NASA’s Transiting Exoplanet Survey Satellite (TESS) is off to a great start.
A month after takeoff, the planet hunter successfully completed a lunar flyby, which helped shove the spacecraft toward its final working orbit.
Along the way, one of the four TESS cameras snapped a two-second test exposure, centered on the southern constellation Centaurus. The result: this stunning image of more than 200,000 sparkling stars (below).
The upper right corner reveals the edge of the Coalsack Nebula; the bright star Beta Centauri is visible at the lower left border.
If you think that’s impressive, just wait for the science-quality “first light” photo—expected to cover 400 times more sky using all four wide-field cameras—set for release in June.
Launched from Cape Canaveral Air Force Station in Florida on April 18, TESS is the next step in NASA’s search for planets outside our solar system.
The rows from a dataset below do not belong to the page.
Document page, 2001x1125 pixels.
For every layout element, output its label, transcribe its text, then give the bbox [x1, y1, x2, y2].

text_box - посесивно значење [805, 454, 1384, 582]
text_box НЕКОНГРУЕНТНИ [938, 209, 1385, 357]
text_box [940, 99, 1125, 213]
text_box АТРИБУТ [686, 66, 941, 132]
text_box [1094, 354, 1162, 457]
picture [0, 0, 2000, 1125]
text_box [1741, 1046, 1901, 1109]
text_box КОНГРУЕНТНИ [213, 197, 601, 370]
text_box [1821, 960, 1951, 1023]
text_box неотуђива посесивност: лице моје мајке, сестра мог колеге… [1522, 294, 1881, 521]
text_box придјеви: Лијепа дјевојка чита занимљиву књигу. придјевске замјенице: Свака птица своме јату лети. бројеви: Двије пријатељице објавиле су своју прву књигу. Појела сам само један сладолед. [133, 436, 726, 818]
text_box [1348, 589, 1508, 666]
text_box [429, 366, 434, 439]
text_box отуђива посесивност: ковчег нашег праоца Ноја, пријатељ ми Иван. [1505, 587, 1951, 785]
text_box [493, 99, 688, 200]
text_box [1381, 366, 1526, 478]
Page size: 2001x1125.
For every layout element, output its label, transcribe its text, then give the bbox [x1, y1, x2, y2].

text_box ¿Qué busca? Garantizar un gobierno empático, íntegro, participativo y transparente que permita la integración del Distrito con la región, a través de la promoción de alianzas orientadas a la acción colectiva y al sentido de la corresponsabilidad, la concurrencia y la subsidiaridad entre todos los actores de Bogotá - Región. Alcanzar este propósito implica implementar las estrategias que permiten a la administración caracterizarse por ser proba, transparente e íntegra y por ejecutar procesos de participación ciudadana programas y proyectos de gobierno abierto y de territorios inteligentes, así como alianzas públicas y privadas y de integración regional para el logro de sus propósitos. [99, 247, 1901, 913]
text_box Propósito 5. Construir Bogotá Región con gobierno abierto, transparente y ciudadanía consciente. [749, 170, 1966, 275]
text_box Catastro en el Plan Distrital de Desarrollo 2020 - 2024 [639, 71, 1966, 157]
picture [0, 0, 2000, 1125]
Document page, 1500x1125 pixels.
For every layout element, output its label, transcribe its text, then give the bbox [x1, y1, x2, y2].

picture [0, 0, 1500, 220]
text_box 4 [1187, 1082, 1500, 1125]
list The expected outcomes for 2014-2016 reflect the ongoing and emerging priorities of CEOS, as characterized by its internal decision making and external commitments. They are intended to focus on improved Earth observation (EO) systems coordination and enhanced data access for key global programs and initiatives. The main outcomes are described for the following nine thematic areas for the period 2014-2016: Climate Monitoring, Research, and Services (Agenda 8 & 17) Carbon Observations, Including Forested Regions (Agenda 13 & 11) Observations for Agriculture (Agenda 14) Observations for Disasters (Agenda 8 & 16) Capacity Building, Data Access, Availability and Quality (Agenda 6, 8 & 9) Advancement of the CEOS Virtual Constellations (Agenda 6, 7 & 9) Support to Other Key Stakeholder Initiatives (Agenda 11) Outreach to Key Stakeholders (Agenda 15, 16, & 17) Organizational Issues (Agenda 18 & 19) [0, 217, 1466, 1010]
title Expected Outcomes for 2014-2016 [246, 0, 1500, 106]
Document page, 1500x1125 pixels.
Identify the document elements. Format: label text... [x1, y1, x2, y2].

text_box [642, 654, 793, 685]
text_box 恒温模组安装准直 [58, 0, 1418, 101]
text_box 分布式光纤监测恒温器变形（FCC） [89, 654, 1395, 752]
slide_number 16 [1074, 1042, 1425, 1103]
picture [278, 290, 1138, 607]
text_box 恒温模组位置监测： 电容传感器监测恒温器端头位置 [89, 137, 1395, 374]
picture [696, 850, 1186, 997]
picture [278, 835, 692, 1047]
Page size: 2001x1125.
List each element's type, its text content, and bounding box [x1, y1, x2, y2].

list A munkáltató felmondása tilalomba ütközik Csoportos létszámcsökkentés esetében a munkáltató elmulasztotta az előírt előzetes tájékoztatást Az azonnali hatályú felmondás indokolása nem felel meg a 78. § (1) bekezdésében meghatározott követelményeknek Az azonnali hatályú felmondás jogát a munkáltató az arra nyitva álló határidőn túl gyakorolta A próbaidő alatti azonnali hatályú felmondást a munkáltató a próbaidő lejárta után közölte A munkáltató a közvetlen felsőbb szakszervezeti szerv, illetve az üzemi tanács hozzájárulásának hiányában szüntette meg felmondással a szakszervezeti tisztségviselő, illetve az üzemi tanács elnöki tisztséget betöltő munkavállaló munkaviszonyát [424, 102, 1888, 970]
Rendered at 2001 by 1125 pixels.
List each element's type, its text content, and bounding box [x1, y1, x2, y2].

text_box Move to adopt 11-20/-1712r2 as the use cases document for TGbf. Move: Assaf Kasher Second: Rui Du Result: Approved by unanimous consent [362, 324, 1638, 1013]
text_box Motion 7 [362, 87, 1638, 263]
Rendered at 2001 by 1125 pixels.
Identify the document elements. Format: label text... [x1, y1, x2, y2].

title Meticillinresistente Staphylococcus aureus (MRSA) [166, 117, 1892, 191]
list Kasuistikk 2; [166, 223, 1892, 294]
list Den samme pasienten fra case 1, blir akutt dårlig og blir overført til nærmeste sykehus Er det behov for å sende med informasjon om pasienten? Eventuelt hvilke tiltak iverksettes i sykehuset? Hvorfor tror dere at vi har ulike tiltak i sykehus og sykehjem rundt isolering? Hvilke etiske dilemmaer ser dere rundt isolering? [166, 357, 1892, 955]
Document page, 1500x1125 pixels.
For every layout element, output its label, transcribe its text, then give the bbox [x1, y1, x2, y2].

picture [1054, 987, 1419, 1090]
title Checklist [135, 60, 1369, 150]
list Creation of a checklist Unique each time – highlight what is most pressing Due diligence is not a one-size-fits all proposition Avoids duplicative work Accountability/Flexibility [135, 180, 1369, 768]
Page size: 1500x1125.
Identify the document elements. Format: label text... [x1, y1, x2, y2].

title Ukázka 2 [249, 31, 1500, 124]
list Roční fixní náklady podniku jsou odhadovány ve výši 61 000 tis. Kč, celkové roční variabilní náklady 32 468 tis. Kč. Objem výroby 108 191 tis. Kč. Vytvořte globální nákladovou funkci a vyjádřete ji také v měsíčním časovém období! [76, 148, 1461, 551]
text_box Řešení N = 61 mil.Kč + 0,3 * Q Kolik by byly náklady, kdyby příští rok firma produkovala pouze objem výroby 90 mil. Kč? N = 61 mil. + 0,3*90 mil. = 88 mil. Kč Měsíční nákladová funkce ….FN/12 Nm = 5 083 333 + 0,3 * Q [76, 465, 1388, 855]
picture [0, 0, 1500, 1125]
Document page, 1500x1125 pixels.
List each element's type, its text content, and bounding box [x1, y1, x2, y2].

Its initial two-year mission will observe nearly the entire sky, looking for transit—a phenomenon that occurs when a planet passes in front of its star, causing a dip in the star’s brightness.
The Kepler space observatory used the same method to detect more than 2,600 confirmed exoplanets, most orbiting faint stars 300 to 3,000 light years away.
“We learned from Kepler that there are more planets than stars in our sky, NASA Astrophysics Division director Paul Hertz said in March. “Now TESS will open our eyes to the variety of planets around some of the closest stars.”
Some 30 to 100 times brighter than any of Kepler’s targets, these stars’ luster allows researchers to study the absorption and emission of light in an effort to determine a planet’s mass, density, and atmospheric composition.
What they’re really looking for, though, are signs of water or other molecules that might hint at a planet’s capacity to harbor life.
“We expect TESS will discover a number of planets whose atmospheric compositions, which hold potential clues to the presence of life, could be precisely measured by future observers,” George Ricker, principal investigator at the MIT Kavli Institute for Astrophysics and Space Research, said recently.
In preparation for TESS’s mission, the sky has been divided into 26 sectors—13 in the south and 13 in the north—for individual scrutiny.
Intended to “cast a wider net than ever before,” the spacecraft serves as a sort of precursor to the upcoming James Webb Space Telescope, heading into orbit in 2020.